[Opening Task material section]
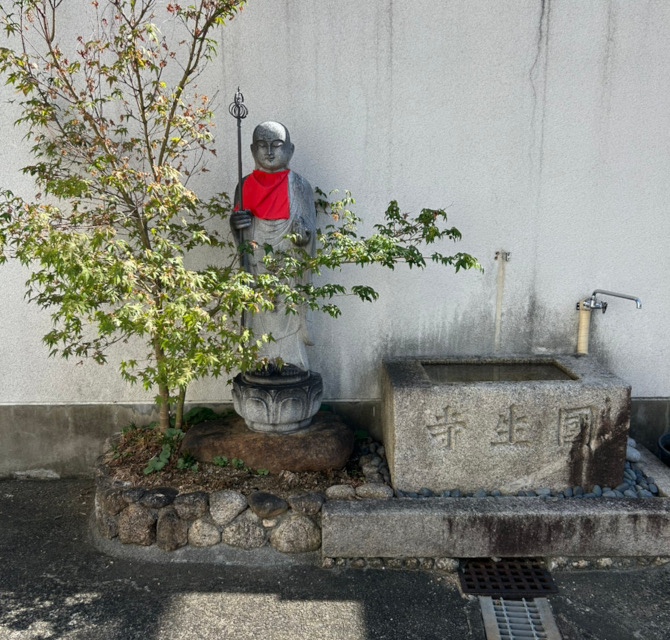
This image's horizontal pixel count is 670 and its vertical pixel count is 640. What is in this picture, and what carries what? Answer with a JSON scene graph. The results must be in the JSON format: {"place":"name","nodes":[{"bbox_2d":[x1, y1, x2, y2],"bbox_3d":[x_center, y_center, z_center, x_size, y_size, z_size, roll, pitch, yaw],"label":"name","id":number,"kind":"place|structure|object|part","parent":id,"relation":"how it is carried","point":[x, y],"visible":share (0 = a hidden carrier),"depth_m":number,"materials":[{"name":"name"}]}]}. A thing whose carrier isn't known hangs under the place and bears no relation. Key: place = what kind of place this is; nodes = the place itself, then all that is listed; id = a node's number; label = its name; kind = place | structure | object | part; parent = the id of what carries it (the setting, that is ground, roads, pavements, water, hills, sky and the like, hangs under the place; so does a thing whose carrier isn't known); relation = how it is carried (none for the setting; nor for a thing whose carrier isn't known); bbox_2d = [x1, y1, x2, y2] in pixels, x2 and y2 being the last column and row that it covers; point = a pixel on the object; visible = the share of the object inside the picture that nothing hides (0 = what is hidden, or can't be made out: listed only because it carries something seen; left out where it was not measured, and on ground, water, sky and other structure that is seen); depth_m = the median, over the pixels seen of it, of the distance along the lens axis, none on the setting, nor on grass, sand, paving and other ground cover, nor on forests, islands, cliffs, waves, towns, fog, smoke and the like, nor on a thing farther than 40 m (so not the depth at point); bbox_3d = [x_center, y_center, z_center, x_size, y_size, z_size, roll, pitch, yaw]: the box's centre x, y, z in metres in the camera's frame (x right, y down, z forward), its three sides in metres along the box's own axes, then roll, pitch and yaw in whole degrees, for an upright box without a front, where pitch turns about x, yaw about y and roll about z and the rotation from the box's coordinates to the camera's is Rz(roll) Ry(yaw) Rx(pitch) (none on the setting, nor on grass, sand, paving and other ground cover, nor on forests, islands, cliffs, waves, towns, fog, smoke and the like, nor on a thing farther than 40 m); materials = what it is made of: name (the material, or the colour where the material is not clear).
{"place":"outdoors","nodes":[
{"label":"outdoors","id":0,"kind":"place"},
{"bbox_2d":[0,480,669,639],"label":"pavement","id":1,"kind":"structure","parent":0,"point":[132,588],"materials":[{"name":"grey asphalt"}]},
{"bbox_2d":[95,428,378,558],"bbox_3d":[-0.458,0.818,3.395,1.578,0.323,1.153,0,11,0],"label":"stone planter","id":2,"kind":"object","parent":1,"relation":"on","point":[207,513],"visible":0.49,"depth_m":3.04,"materials":[{"name":"grey stone"}]},
{"bbox_2d":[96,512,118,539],"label":"rock","id":3,"kind":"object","parent":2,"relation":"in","point":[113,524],"visible":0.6,"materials":[{"name":"stone"}]},
{"bbox_2d":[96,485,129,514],"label":"rock","id":4,"kind":"object","parent":2,"relation":"in","point":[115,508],"visible":0.78,"depth_m":3.08,"materials":[{"name":"grey stone"}]},
{"bbox_2d":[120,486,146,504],"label":"rock","id":5,"kind":"object","parent":2,"relation":"in","point":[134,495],"visible":0.89,"depth_m":3.04,"materials":[{"name":"grey stone"}]},
{"bbox_2d":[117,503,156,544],"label":"rock","id":6,"kind":"object","parent":2,"relation":"in","point":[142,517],"visible":0.94,"depth_m":3.04,"materials":[{"name":"grey stone"}]},
{"bbox_2d":[139,487,177,508],"bbox_3d":[-0.786,0.790,3.092,0.183,0.084,0.166,4,11,18],"label":"rock","id":7,"kind":"object","parent":2,"relation":"in","point":[165,497],"visible":0.95,"depth_m":3.05,"materials":[{"name":"grey stone"}]},
{"bbox_2d":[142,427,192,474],"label":"small plant","id":8,"kind":"object","parent":2,"relation":"in","point":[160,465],"visible":0.56,"depth_m":3.41,"materials":[{"name":"green plant"}]},
{"bbox_2d":[156,508,188,550],"bbox_3d":[-0.729,0.927,3.100,0.166,0.187,0.158,9,14,40],"label":"rock","id":9,"kind":"object","parent":2,"relation":"in","point":[176,522],"visible":0.95,"depth_m":3.03,"materials":[{"name":"grey stone"}]},
{"bbox_2d":[173,491,208,521],"bbox_3d":[-0.634,0.817,3.067,0.180,0.126,0.175,6,12,29],"label":"rock","id":10,"kind":"object","parent":2,"relation":"in","point":[193,498],"visible":0.95,"depth_m":3.01,"materials":[{"name":"grey stone"}]},
{"bbox_2d":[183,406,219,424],"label":"green plant","id":11,"kind":"object","parent":2,"relation":"in","point":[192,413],"visible":0.46,"depth_m":3.89,"materials":[{"name":"green plant"}]},
{"bbox_2d":[188,517,220,547],"bbox_3d":[-0.581,0.931,3.071,0.165,0.148,0.159,8,13,34],"label":"rock","id":12,"kind":"object","parent":2,"relation":"in","point":[203,530],"visible":0.94,"depth_m":3.01,"materials":[{"name":"stone"}]},
{"bbox_2d":[207,490,247,524],"bbox_3d":[-0.478,0.824,3.077,0.188,0.149,0.181,9,14,38],"label":"rock","id":13,"kind":"object","parent":2,"relation":"in","point":[233,505],"visible":0.95,"depth_m":3.02,"materials":[{"name":"grey stone"}]},
{"bbox_2d":[0,0,479,433],"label":"maple tree","id":14,"kind":"object","parent":2,"relation":"in","point":[132,29],"visible":0.98,"depth_m":3.13,"materials":[{"name":"plant"}]},
{"label":"trunk","id":15,"kind":"part","parent":14,"relation":"part of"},
{"bbox_2d":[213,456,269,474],"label":"small plant","id":16,"kind":"object","parent":2,"relation":"in","point":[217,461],"visible":0.74,"depth_m":3.30,"materials":[{"name":"green plant"}]},
{"bbox_2d":[220,513,267,549],"bbox_3d":[-0.406,0.934,3.098,0.214,0.168,0.202,10,15,42],"label":"rock","id":17,"kind":"object","parent":2,"relation":"in","point":[239,532],"visible":0.95,"depth_m":3.03,"materials":[{"name":"grey stone"}]},
{"bbox_2d":[248,491,287,518],"bbox_3d":[-0.301,0.817,3.074,0.179,0.106,0.188,-10,15,-43],"label":"rock","id":18,"kind":"object","parent":2,"relation":"in","point":[261,498],"visible":0.96,"depth_m":3.02,"materials":[{"name":"grey stone"}]},
{"bbox_2d":[183,412,353,472],"bbox_3d":[-0.331,0.622,3.501,0.865,0.214,0.621,0,11,0],"label":"rock","id":19,"kind":"object","parent":2,"relation":"on","point":[206,424],"visible":0.8,"depth_m":3.30,"materials":[{"name":"brown stone"}]},
{"bbox_2d":[231,370,326,433],"bbox_3d":[-0.278,0.409,3.451,0.490,0.239,0.491,0,11,0],"label":"stone pedestal","id":20,"kind":"object","parent":19,"relation":"on","point":[294,416],"visible":0.86,"depth_m":3.29,"materials":[{"name":"grey stone"}]},
{"bbox_2d":[229,119,317,374],"bbox_3d":[-0.297,-0.330,3.385,0.436,1.259,0.333,0,11,0],"label":"statue","id":21,"kind":"object","parent":20,"relation":"on","point":[289,180],"visible":0.79,"depth_m":3.35,"materials":[{"name":"stone"}]},
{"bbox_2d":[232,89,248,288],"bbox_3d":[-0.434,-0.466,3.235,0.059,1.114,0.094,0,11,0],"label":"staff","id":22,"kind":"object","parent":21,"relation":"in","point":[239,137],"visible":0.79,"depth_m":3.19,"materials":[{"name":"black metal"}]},
{"bbox_2d":[239,169,289,219],"bbox_3d":[-0.339,-0.592,3.323,0.289,0.248,0.213,0,11,0],"label":"red cloth","id":23,"kind":"object","parent":21,"relation":"attached to","point":[258,212],"visible":0.76,"depth_m":3.31,"materials":[{"name":"red fabric"}]},
{"bbox_2d":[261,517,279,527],"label":"rock","id":24,"kind":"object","parent":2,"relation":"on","point":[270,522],"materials":[{"name":"beige stone"}]},
{"bbox_2d":[271,513,321,553],"bbox_3d":[-0.168,0.923,3.054,0.240,0.177,0.226,-6,12,-30],"label":"rock","id":25,"kind":"object","parent":2,"relation":"in","point":[300,522],"visible":0.94,"depth_m":2.98,"materials":[{"name":"grey stone"}]},
{"bbox_2d":[288,491,325,514],"bbox_3d":[-0.120,0.799,3.032,0.174,0.097,0.171,-8,13,-36],"label":"rock","id":26,"kind":"object","parent":2,"relation":"in","point":[308,502],"visible":0.94,"depth_m":2.98,"materials":[{"name":"grey stone"}]},
{"bbox_2d":[326,484,356,499],"bbox_3d":[0.026,0.784,3.125,0.143,0.077,0.114,0,11,0],"label":"stone","id":27,"kind":"object","parent":2,"relation":"on","point":[339,491],"visible":0.81,"depth_m":3.09,"materials":[{"name":"grey stone"}]},
{"bbox_2d":[355,482,393,498],"bbox_3d":[0.178,0.786,3.163,0.178,0.083,0.121,0,11,0],"label":"stone","id":28,"kind":"object","parent":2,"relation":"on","point":[374,492],"visible":0.85,"depth_m":3.13,"materials":[{"name":"grey stone"}]},
{"bbox_2d":[358,439,390,488],"bbox_3d":[0.191,0.713,3.390,0.212,0.099,0.431,0,11,0],"label":"pebble pile","id":29,"kind":"object","parent":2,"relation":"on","point":[382,472],"visible":0.52,"depth_m":3.36,"materials":[{"name":"grey stone"}]},
{"bbox_2d":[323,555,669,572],"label":"pebble strip","id":30,"kind":"object","parent":1,"relation":"on","point":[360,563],"visible":0.31,"depth_m":2.90,"materials":[{"name":"grey stone"}]},
{"bbox_2d":[324,439,669,562],"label":"stone curb","id":31,"kind":"structure","parent":1,"relation":"on","point":[382,516],"depth_m":2.95,"materials":[{"name":"grey stone"}]},
{"bbox_2d":[380,354,631,494],"bbox_3d":[0.807,0.511,3.486,1.092,0.541,0.761,0,11,0],"label":"stone basin","id":32,"kind":"object","parent":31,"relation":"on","point":[436,394],"visible":0.89,"depth_m":3.19,"materials":[{"name":"grey stone"}]},
{"bbox_2d":[363,440,658,498],"bbox_3d":[0.823,0.740,3.297,1.473,0.079,0.716,0,11,0],"label":"pebble bed","id":33,"kind":"object","parent":31,"relation":"in","point":[498,492],"visible":0.32,"depth_m":3.19,"materials":[{"name":"stone"}]},
{"bbox_2d":[624,439,640,462],"bbox_3d":[1.482,0.660,3.524,0.121,0.090,0.158,-6,12,-27],"label":"stone","id":34,"kind":"object","parent":33,"relation":"on","point":[633,453],"visible":0.56,"depth_m":3.46,"materials":[{"name":"grey stone"}]},
{"bbox_2d":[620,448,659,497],"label":"pebble pile","id":35,"kind":"object","parent":31,"relation":"in","point":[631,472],"visible":0.38,"depth_m":3.26,"materials":[{"name":"stone"}]},
{"bbox_2d":[657,432,669,466],"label":"black pot","id":36,"kind":"object","parent":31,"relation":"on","point":[669,450],"visible":0.92,"depth_m":3.53,"materials":[{"name":"black plastic"}]},
{"bbox_2d":[458,559,557,596],"bbox_3d":[0.691,1.051,2.835,0.371,0.031,0.339,0,11,0],"label":"drain grate","id":37,"kind":"object","parent":1,"relation":"in","point":[468,585],"visible":0.78,"depth_m":2.80,"materials":[{"name":"black metal"}]},
{"bbox_2d":[479,596,561,639],"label":"drain grate","id":38,"kind":"object","parent":1,"relation":"in","point":[524,602],"visible":0.86,"depth_m":2.54,"materials":[{"name":"metal"}]},
{"bbox_2d":[0,0,669,479],"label":"wall","id":39,"kind":"structure","parent":0,"point":[527,62],"depth_m":3.55,"materials":[{"name":"paint"}]},
{"bbox_2d":[493,248,510,350],"bbox_3d":[0.886,-0.077,3.719,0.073,0.566,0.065,0,11,0],"label":"water pipe","id":40,"kind":"object","parent":39,"relation":"attached to","point":[498,308],"visible":0.97,"depth_m":3.71,"materials":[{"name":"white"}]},
{"bbox_2d":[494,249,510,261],"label":"tap","id":41,"kind":"object","parent":39,"relation":"attached to","point":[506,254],"visible":0.97,"depth_m":3.59,"materials":[{"name":"silver metal"}]},
{"bbox_2d":[576,304,591,354],"bbox_3d":[1.333,0.210,3.757,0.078,0.599,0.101,0,11,0],"label":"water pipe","id":42,"kind":"object","parent":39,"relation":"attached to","point":[584,317],"visible":0.55,"depth_m":3.71,"materials":[{"name":"plastic"}]},
{"bbox_2d":[578,289,642,311],"bbox_3d":[1.418,-0.079,3.565,0.240,0.159,0.301,0,11,0],"label":"faucet","id":43,"kind":"object","parent":42,"relation":"attached to","point":[636,300],"visible":0.97,"depth_m":3.59,"materials":[{"name":"silver metal"}]},
{"bbox_2d":[422,361,575,382],"label":"water","id":44,"kind":"structure","parent":0,"point":[560,374],"materials":[{"name":"liquid"}]}
]}

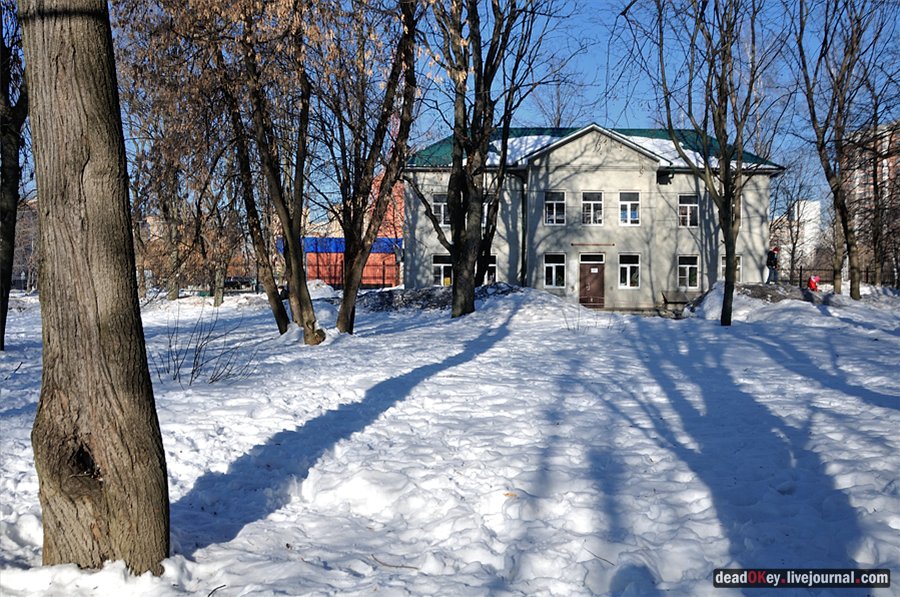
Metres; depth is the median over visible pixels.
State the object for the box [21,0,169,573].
tree
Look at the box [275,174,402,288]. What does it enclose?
red building
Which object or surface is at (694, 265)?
window
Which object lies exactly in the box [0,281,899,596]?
snowy ground
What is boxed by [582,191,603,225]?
window
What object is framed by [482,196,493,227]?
window
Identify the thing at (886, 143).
apartment building
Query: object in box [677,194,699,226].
window
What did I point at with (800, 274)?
fence
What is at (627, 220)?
window
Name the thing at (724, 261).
window
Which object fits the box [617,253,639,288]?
window
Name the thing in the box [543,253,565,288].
window
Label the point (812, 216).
white building
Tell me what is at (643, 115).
sky
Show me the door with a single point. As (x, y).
(596, 267)
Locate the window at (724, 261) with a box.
[720,254,741,280]
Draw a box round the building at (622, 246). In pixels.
[405,124,781,312]
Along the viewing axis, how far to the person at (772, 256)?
29.98 m
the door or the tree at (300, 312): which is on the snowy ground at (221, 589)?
the tree at (300, 312)
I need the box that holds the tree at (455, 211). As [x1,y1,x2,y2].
[407,0,550,318]
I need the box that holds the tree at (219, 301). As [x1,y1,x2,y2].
[192,137,248,305]
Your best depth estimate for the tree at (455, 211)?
21.05 m
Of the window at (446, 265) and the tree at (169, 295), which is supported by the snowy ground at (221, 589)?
the tree at (169, 295)
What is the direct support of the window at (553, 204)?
in the building at (622, 246)
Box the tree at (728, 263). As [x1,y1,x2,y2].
[651,0,789,325]
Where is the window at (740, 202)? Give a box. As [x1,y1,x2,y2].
[732,195,742,227]
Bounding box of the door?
[578,256,605,307]
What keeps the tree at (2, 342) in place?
on the snowy ground at (221, 589)
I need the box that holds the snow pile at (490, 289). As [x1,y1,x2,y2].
[342,283,588,319]
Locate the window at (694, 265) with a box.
[677,254,700,289]
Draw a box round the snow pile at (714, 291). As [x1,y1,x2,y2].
[685,282,821,319]
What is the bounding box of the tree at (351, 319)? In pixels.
[327,1,420,335]
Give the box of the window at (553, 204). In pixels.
[544,191,565,224]
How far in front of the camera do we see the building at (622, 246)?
32.55 m
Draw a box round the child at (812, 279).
[807,274,819,291]
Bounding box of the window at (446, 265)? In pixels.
[432,254,452,286]
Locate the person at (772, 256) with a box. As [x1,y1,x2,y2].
[766,246,779,283]
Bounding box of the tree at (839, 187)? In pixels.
[794,0,890,298]
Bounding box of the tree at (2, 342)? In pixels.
[0,6,28,347]
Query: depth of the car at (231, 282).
63.80 m
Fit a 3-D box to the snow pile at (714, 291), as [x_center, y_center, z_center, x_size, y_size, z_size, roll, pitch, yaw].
[9.985,0.055,27.968,5.744,0.951,4.674,0,3,0]
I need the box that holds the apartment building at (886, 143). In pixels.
[839,119,899,284]
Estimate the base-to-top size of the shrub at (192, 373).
1.136 m
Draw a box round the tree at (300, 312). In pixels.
[217,2,322,341]
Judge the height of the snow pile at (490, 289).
0.916 m
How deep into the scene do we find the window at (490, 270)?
31.02 m
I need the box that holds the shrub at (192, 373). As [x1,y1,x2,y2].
[157,304,259,386]
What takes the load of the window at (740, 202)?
in the building at (622, 246)
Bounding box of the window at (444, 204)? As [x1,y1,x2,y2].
[431,193,448,226]
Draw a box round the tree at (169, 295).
[117,10,237,304]
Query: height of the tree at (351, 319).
9.469 m
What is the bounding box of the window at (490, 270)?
[482,254,497,284]
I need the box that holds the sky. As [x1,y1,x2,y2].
[56,0,899,228]
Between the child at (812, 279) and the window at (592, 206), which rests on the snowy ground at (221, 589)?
the child at (812, 279)
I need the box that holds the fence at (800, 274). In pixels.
[783,264,899,289]
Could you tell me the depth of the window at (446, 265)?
30.53 m
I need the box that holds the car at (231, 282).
[222,276,257,291]
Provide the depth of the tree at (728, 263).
19.84 m
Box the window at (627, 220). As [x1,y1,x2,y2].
[618,191,640,224]
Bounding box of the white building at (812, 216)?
[771,197,823,263]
[Closing Task material section]
**Work order:** The answer should be an exact copy of the lines from the one containing "Could you tell" through the last line of the entries, both included.

**Response area:**
Could you tell me the depth of the window at (446, 265)?
30.53 m
I need the box that holds the car at (231, 282).
[222,276,257,291]
Provide the depth of the tree at (728, 263).
19.84 m
Box the window at (627, 220). As [x1,y1,x2,y2].
[618,191,640,224]
Bounding box of the white building at (812, 216)?
[771,197,823,263]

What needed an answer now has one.